New Jersey state law requires all schools to observe a “Week of Respect” every October. While this mandate emanates from the HIB (Harassment, Intimidation, Bullying) legislation passed a few years ago, I like how it overlaps with what is designated in middle school circles as the “Month of the Young Adolescent.” This observance is supposed to highlight and celebrate the challenges of growing up and how we as middle level educators can provide opportunities for our students to transition to adulthood. The two themes here, bullying and growing up, are inextricably connected in any middle school.

Middle level students are struggling to define themselves. They are experiencing physical and hormonal changes almost daily it seems. They are just beginning to develop social awareness and social skills as they emerge from thinking almost exclusively about themselves to developing empathy. Naturally, some students develop faster than others, and it is generally understood that girls mature faster than boys. Peer pressure kicks in, and the things that elementary pupils used to like to do, such as play with dolls or legos, have to be hidden from view.

Groups start to form and labels (remember the list of how students were labeled in “Ferris Bueller’s Day Off”?) often follow.

What is important to remember is that conflict is a part of the human theater of operation. As adults we are expected to be able to handle conflict in an adult way, but kids are not developmentally equipped in the same way…yet.

What we find is that the majority of negative interactions we deal with in school tend not to be bullying, but conflict. And so these interactions become “teachable moments” for students to learn about how their words and actions, and how others’ responses, escalate the perception of bullying. School administrators are duty bound to investigate any allegation of bullying, but more often than not, the investigated incident does not fit the criteria for HIB.

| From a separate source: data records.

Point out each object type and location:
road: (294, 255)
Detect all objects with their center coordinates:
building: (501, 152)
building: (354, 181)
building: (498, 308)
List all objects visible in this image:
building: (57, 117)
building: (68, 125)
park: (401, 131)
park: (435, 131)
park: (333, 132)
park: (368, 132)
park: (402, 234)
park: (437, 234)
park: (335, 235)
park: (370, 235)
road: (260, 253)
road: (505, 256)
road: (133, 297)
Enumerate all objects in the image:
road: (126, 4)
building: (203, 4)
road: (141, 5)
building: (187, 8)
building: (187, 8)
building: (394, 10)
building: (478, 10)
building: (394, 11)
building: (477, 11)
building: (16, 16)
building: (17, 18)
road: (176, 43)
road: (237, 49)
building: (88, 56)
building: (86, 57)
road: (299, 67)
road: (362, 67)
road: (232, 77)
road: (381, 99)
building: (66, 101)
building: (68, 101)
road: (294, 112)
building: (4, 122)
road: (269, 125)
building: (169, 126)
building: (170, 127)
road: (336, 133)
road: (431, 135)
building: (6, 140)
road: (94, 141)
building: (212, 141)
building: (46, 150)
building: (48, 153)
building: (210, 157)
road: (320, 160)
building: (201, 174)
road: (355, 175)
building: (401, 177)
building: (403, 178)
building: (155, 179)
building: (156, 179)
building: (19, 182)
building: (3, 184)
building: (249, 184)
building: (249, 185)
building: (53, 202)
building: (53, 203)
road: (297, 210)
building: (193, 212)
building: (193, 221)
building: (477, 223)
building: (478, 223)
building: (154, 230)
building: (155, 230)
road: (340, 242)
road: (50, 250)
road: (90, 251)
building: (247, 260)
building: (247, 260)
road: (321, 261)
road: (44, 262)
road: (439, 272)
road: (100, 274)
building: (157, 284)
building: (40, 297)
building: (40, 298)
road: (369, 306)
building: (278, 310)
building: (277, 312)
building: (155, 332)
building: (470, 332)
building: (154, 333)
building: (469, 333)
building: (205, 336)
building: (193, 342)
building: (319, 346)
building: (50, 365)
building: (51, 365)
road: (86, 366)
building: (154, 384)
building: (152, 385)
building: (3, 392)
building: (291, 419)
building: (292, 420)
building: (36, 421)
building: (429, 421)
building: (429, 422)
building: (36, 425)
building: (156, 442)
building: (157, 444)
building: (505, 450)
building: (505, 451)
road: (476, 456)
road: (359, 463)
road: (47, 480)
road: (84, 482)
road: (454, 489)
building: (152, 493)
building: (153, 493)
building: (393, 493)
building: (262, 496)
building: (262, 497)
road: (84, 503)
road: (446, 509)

Our School Climate Team recently concluded a self-evaluation of our programs, and the parents, administrators, and teachers on the team continue to honestly assess how our school climate and programs deter both conflict and bullying. Our peer leadership program, our development guidance lessons, the curriculum of our leadership courses, our liaison with our juvenile detective, and our specially selected grade level assembly speakers during the month of October all reinforce our character education program and strengthen a school climate whose aim is to promote tolerance and respect.

But it’s not a perfect world, and middle level students are in the “becoming” phase, and our collective job is to influence and inspire them during this very impressionable period of their lives.

Our goal is to make the “Week of Respect” last the entire year!